Le régulateur aérien américain sévèrement critiqué

Les auteurs du rapport pointent notamment «un nombre insuffisant de spécialistes de la FAA» chargés d’évaluer la conception du 737 MAX, «une expérience et une connaissance limitées des aspects techniques clés du programme 737 MAX» et une connaissance insuffisante du système anti-décrochage MCAS mis en cause dans les accidents.
Photo: Ted S. Warren Associated Press Les auteurs du rapport pointent notamment «un nombre insuffisant de spécialistes de la FAA» chargés d’évaluer la conception du 737 MAX, «une expérience et une connaissance limitées des aspects techniques clés du programme 737 MAX» et une connaissance insuffisante du système anti-décrochage MCAS mis en cause dans les accidents.

Un panel regroupant les autorités mondiales de l’aviation civile fustige dans un rapport publié vendredi le régulateur aérien américain (FAA) qui a manqué de moyens et d’expertise pour certifier le Boeing 737 MAX.

Ce groupe de travail baptisé JATR, mis en place en avril par l’agence fédérale de l’aviation américaine (FAA), avait pour mission d’examiner les procédures d’homologation du 737 MAX, interdit de vol depuis mars à la suite de deux accidents ayant fait 346 morts.

Les auteurs du rapport pointent notamment « un nombre insuffisant de spécialistes de la FAA » chargés d’évaluer la conception du 737 MAX, « une expérience et une connaissance limitées des aspects techniques clés du programme 737 MAX » et une connaissance insuffisante du système anti-décrochage MCAS mis en cause dans les accidents.
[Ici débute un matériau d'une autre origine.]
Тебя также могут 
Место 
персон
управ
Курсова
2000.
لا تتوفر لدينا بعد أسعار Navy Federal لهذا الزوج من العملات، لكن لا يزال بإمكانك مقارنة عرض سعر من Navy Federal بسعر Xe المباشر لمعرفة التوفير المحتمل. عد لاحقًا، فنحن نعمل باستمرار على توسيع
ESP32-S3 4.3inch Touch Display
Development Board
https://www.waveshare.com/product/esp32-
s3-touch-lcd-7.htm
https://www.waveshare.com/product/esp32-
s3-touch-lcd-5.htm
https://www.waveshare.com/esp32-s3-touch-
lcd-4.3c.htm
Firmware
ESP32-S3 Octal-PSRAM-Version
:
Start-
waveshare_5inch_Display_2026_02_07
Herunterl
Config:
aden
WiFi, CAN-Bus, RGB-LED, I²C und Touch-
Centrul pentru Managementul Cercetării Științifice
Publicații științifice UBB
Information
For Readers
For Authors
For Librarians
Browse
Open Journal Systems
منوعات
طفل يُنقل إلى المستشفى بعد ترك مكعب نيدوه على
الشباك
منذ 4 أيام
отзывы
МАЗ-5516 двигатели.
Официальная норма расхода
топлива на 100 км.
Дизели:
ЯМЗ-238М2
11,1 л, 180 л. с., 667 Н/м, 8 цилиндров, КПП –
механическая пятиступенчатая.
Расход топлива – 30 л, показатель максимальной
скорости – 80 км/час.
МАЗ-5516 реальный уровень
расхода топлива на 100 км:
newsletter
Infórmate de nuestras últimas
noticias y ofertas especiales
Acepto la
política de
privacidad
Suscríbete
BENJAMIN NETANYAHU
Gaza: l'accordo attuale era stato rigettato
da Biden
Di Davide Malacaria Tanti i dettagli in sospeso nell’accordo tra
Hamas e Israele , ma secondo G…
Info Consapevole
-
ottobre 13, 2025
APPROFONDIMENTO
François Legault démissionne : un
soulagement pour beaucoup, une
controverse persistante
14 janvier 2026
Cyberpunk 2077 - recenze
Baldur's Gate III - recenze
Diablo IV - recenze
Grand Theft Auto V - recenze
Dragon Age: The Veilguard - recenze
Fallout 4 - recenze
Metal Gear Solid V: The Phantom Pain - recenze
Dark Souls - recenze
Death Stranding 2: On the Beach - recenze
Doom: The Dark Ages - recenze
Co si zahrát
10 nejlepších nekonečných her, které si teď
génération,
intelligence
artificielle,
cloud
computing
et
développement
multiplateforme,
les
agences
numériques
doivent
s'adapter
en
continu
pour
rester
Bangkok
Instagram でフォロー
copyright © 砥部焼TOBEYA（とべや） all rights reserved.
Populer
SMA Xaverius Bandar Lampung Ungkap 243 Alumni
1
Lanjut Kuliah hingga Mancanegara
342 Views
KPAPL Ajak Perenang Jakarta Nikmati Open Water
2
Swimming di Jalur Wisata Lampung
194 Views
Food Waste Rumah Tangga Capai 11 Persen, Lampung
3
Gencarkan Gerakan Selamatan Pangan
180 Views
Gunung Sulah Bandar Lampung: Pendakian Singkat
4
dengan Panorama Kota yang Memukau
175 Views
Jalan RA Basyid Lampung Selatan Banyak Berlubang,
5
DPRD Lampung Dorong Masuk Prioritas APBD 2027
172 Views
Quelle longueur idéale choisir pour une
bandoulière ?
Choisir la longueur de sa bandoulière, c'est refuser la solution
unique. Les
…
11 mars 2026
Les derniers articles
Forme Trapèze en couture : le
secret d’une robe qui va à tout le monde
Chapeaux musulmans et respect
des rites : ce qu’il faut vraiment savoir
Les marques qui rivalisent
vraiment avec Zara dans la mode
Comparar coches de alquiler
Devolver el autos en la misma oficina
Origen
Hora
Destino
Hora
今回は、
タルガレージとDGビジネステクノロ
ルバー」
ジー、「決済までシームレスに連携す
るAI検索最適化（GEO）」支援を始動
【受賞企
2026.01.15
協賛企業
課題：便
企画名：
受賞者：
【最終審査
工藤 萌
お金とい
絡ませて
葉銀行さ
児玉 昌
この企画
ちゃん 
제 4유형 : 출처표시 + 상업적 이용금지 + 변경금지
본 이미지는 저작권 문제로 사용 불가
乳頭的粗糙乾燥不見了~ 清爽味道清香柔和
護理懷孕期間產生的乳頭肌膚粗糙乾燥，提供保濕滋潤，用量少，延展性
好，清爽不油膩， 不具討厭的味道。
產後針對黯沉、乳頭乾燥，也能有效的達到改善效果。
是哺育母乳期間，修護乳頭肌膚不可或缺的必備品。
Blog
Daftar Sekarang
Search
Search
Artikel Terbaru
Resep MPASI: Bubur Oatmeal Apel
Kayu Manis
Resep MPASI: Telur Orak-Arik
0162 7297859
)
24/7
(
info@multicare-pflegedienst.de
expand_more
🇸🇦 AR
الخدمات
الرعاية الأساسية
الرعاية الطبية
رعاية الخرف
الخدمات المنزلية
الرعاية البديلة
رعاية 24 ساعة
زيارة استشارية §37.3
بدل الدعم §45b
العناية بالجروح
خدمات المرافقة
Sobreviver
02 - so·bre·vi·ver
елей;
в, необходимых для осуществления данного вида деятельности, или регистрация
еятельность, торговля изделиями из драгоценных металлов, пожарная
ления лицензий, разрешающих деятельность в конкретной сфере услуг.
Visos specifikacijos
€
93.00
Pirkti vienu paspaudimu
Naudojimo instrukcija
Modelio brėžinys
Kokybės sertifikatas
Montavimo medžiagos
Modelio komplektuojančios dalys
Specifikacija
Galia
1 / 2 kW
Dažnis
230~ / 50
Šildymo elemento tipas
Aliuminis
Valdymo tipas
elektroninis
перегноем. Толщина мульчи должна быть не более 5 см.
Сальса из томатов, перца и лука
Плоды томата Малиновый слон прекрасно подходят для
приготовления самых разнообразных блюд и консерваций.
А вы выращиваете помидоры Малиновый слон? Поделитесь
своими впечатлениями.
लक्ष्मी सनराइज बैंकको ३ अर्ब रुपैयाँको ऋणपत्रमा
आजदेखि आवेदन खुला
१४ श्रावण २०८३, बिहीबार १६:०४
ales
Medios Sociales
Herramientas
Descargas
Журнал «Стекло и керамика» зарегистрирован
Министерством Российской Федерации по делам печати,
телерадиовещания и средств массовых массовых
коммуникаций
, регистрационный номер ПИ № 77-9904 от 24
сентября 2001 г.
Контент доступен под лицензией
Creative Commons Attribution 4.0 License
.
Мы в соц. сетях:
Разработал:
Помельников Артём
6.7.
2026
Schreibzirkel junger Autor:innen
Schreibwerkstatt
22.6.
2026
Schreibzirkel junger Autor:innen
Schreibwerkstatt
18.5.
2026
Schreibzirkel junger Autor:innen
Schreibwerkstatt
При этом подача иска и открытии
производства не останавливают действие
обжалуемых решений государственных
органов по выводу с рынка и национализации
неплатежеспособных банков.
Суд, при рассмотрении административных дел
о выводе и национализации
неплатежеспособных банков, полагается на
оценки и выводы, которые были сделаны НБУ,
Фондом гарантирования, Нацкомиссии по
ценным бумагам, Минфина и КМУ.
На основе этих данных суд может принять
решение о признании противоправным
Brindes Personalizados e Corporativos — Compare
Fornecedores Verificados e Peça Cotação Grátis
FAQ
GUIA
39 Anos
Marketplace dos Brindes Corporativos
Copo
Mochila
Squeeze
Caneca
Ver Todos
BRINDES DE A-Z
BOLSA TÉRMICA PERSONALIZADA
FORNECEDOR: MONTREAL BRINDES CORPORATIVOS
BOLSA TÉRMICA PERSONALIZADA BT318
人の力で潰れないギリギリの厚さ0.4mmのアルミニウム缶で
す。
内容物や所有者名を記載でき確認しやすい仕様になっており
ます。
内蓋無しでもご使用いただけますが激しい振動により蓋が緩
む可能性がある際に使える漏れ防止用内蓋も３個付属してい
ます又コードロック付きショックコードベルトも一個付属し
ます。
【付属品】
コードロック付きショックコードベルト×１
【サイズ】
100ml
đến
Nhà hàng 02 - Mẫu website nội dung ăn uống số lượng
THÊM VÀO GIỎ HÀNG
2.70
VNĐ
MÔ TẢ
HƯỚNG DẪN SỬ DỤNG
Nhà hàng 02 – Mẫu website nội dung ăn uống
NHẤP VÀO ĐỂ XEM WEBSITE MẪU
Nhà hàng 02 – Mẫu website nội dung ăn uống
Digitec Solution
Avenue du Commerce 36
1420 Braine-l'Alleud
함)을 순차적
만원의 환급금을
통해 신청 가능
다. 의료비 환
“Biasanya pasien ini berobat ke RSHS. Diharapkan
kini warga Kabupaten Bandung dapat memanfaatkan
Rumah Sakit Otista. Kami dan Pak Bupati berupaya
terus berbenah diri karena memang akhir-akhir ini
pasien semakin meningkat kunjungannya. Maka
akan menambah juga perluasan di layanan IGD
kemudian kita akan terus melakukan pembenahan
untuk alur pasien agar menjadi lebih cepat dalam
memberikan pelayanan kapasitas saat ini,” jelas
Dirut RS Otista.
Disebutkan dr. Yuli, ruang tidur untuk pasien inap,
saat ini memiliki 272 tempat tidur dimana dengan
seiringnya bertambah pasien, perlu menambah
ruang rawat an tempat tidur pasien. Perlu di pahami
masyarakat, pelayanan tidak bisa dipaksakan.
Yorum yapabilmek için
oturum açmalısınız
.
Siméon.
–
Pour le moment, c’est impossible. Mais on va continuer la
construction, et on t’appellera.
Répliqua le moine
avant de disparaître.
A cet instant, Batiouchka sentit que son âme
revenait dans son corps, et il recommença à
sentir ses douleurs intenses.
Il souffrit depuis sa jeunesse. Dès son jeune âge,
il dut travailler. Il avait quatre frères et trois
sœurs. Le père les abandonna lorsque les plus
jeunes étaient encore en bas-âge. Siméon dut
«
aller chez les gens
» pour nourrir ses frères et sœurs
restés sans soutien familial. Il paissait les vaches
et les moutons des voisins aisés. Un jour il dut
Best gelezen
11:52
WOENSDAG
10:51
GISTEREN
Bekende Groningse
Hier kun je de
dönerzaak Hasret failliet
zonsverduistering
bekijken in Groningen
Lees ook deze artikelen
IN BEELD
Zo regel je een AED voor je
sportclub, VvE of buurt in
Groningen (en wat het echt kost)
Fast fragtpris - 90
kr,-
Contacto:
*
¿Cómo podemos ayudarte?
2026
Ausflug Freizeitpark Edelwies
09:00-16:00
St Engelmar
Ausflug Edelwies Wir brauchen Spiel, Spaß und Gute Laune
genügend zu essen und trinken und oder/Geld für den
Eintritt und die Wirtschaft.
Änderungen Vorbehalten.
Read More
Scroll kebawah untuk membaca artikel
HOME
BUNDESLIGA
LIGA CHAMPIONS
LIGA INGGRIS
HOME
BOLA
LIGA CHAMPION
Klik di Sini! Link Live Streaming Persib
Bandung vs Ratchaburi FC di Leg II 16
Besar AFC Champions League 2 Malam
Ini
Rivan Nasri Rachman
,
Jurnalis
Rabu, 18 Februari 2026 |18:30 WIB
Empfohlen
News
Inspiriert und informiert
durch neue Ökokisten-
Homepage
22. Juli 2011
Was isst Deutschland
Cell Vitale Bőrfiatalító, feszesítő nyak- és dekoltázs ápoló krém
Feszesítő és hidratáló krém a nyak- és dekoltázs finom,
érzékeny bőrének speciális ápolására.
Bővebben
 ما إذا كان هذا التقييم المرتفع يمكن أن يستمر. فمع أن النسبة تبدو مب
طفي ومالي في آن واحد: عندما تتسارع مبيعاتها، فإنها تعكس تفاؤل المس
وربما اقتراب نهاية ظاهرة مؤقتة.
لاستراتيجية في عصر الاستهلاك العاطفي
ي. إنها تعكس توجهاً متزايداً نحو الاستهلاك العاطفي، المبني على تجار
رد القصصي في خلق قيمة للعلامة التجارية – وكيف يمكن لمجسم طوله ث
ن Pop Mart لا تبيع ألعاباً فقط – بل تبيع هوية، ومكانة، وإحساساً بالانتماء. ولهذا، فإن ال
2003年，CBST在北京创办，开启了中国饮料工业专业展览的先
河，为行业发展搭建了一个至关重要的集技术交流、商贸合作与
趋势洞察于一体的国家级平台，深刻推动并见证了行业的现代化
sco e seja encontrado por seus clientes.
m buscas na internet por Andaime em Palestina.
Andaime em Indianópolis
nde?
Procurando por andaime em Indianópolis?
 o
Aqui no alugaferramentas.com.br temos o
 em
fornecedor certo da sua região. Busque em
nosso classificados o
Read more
Le rapport met aussi en cause le fait que les interactions du MCAS avec les pilotes n’ont pas été assez évaluées, ce qui a été d’autant plus préjudiciable que la FAA n’a pas été pleinement informée des modifications du MCAS survenues en cours de développement du programme.

Le 737 MAX toujours cloué au sol

La FAA n’a donc pas été en mesure d’évaluer correctement les besoins en formation des pilotes. Le régulateur des transports américain, le NTSB, avait déjà estimé en septembre que Boeing et la FAA avaient mal évalué la réaction des pilotes aux alertes en vol en cas de dysfonctionnement du MCAS. Quand il est activé, le MCAS met brutalement l’avion en « piqué » en pointant son nez vers le sol.

L’équipe JATR a en outre « déterminé que certains règlements et méthodes pour la mise en conformité traitant des problèmes de sécurité liés à l’intégration du système (MCAS) et aux facteurs humains et disponibles » au moment du processus de certification « n’avaient pas été appliqués au système B737 MAX, ou n’ont été appliqués que partiellement, ce qui n’a pas conduit au plein bénéfice en matière de sécurité ». Le panel recommande entre autres que « la FAA collabore avec d’autres autorités de l’aviation civile pour réviser l’approche en matière de certification de produits qui font l’objet de modifications ».

Le JATR ne remet pas en cause le principe du transfert par la FAA à Boeing de l’évaluation de certains systèmes et logiciels du MAX. Cette procédure, baptisée ODA, avait été adoptée en 2005 sous la pression du lobby aéronautique, sur fond de dérégulation et de baisse du budget de l’agence américaine. Selon la procédure ODA, Boeing choisissait les ingénieurs devant inspecter ses avions, la FAA apposait seulement son sceau.

La FAA doit cependant s’assurer qu’elle dispose d’effectifs suffisants pour superviser correctement les évaluateurs de Boeing, préconise le JATR. Boeing disposait de 1500 personnes chargées du travail de certification quand seules 45 personnes de la FAA, dont 24 ingénieurs, supervisaient leur travail.

Par ailleurs, United Airlines a fait échos à d’autres transporteurs américains en retirant de son horaire le Boeing 737 MAX jusqu’en janvier. Des centaines de vols supplémentaires ont dû être annulés au moment où l’interdit de vol de l’appareil, forcé par les deux accidents mortels, entame son huitième mois.

United a retiré le MAX de son horaire jusqu’au 6 janvier. Mercredi, American Airlines a annulé son utilisation jusqu’au 16 janvier. Au mois de juillet, Southwest a annoncé qu’il retirerait l’avion de son horaire jusqu’au 5 janvier.

Boeing se démène pour mettre au point des correctifs pour les avions, qui sont cloués au sol dans le monde entier depuis la mi-mars. Le constructeur basé à Chicago a déclaré qu’il espérait obtenir l’approbation au quatrième trimestre, mais les responsables de l’aviation n’ont pas indiqué s’ils espéraient autoriser les avions à voler à nouveau, rappelle l’agence Reuters.